• TO DO:
From the ocean acidification text, quote the part starting with "Ocean acidification will" and going on through "could be poisonous.".

The oceans have absorbed between a third and a half of the CO2 humans have released into the atmosphere since about 1850.  This has resulted in the acidity of the oceans increasing by 26% since about 1850, a rate of change roughly 10 times faster than any time in the last 55 million years. If greenhouse gas emissions continue as they are doing at present, the oceans will be 150 percent more acidic than they were at the start of the industrial revolution. While this helps to reduce the rate of atmospheric warming and climate change, it comes at a cost. 

The capacity of the ocean to absorb CO2 decreases as ocean acidification increases making it less effective in moderating climate change. It makes it difficult for marine calcifying organisms, such as coral and some plankton, to form shells and skeletons, and existing shells become vulnerable to dissolution. The extra hydrogen in low-pH seawater reacts with calcium carbonate, turning it into other compounds that animals can’t use to build their shells. Most surface waters will be continually corrosive within decades. The impacts of acidification will extend up the food chain to affect economic activities such as fisheries, aquaculture and tourism. 

Most species seem to be more vulnerable in their early life stages. Juvenile fish for example, may have trouble locating suitable habitat to live. Many marine fish and invertebrates spend their early lives as larvae. Larvae are very small, which makes them especially vulnerable to increased acidity. For example, sea urchin and oyster larvae will not develop properly when acidity is increased. In another example, fish larvae lose their ability to smell and avoid predators. The vulnerability of larvae means that while organisms may be able to reproduce, their offspring may not reach adulthood.  

Ocean acidification will change the makeup of microbial communities, it will alter the availability of key nutrients, like iron and nitrogen. For similar reasons, it will change the amount of light that passes through the water, and for somewhat different reasons, it will alter the way sound propagates. (In general, acidification is expected to make the seas noisier.) It seems likely to promote the growth of toxic algae. It will impact photosynthesis — many plant species will benefit from elevated CO2 levels — and it will alter the compounds formed by dissolved metals, in some cases in ways that could be poisonous.

While many species will apparently do fine, even thrive in an acidified ocean, lots of others will not. Emiliania huxleyi, for example, is a single-celled phytoplankton. It is common at certain times of year and it forms the base of many marine food chains. Limacina helicina is a species of pteropod, or “sea butterfly,” that resembles a winged snail. It lives in the Arctic and is an important food source for many much larger animals, including herring, salmon, and whales. Both of these species appear to be highly sensitive to acidification. 

As with many aspects of climate change, the speed of CO2 release is the problem. CO2 levels have changed in the geologic past, with several  episodes being severe, but none with such speed of CO2 release as currently taking place. A useful comparison can be made to alcohol. Just as it makes a big difference to your blood chemistry whether you take a month to go through a case of alcohol or an hour, it makes a big difference to marine chemistry whether carbon dioxide is added over the course of a million years or a hundred. 

If we were adding CO2 to the air more slowly, geophysical processes like the weathering of rock would come into play to counteract acidification. But things are moving too fast for such slow-acting forces to keep up. As Rachel Carson once observed,  “Time is the essential ingredient, but in the modern world there is no time.” By burning through coal and oil deposits, humans are putting carbon back into the air that has been buried underground for  hundreds of millions of years.

• INFORMATION GIVEN:
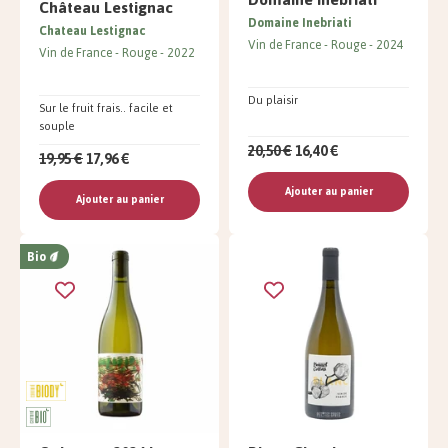
Château Lestignac
Domaine Inebriati
Chateau Lestignac
Vin de France
Rouge
2024
Vin de France
Rouge
2022
Du plaisir
Sur le fruit frais.. facile et
souple
20,50 €
16,40 €
19,95 €
17,96 €
Ajouter au panier
Ajouter au panier
Bio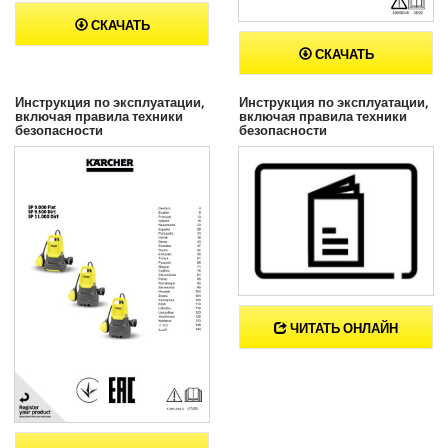
СКАЧАТЬ
СКАЧАТЬ
Инструкция по эксплуатации,
Инструкция по эксплуатации,
включая правила техники
включая правила техники
безопасности
безопасности
ЧИТАТЬ ОНЛАЙН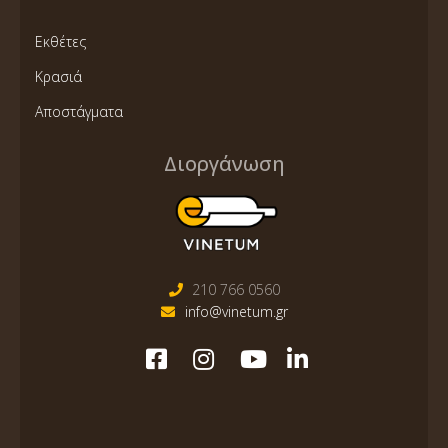
Εκθέτες
Κρασιά
Αποστάγματα
Διοργάνωση
210 766 0560
info@vinetum.gr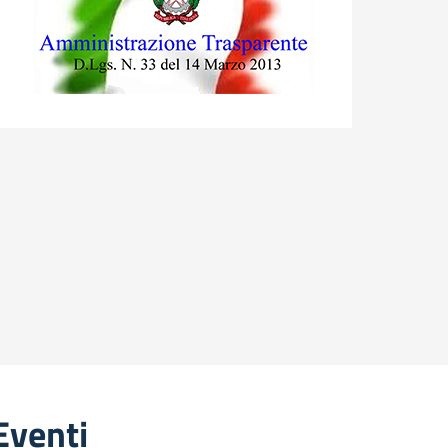
Eventi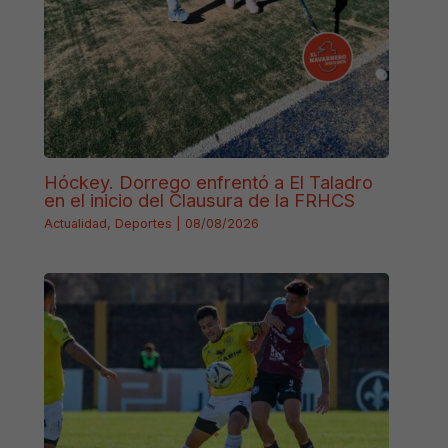
Hóckey. Dorrego enfrentó a El Taladro
en el inicio del Clausura de la FRHCS
Actualidad
,
Deportes
|
08/08/2026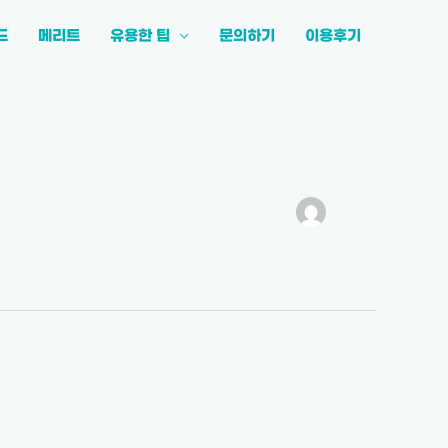
드
메리트
유용한 팁
문의하기
이용후기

• COMPLETED EXERCISE:
Ocean acidification will change the makeup of microbial communities, it will alter the availability of key nutrients, like iron and nitrogen. For similar reasons, it will change the amount of light that passes through the water, and for somewhat different reasons, it will alter the way sound propagates. (In general, acidification is expected to make the seas noisier.) It seems likely to promote the growth of toxic algae. It will impact photosynthesis — many plant species will benefit from elevated CO2 levels — and it will alter the compounds formed by dissolved metals, in some cases in ways that could be poisonous.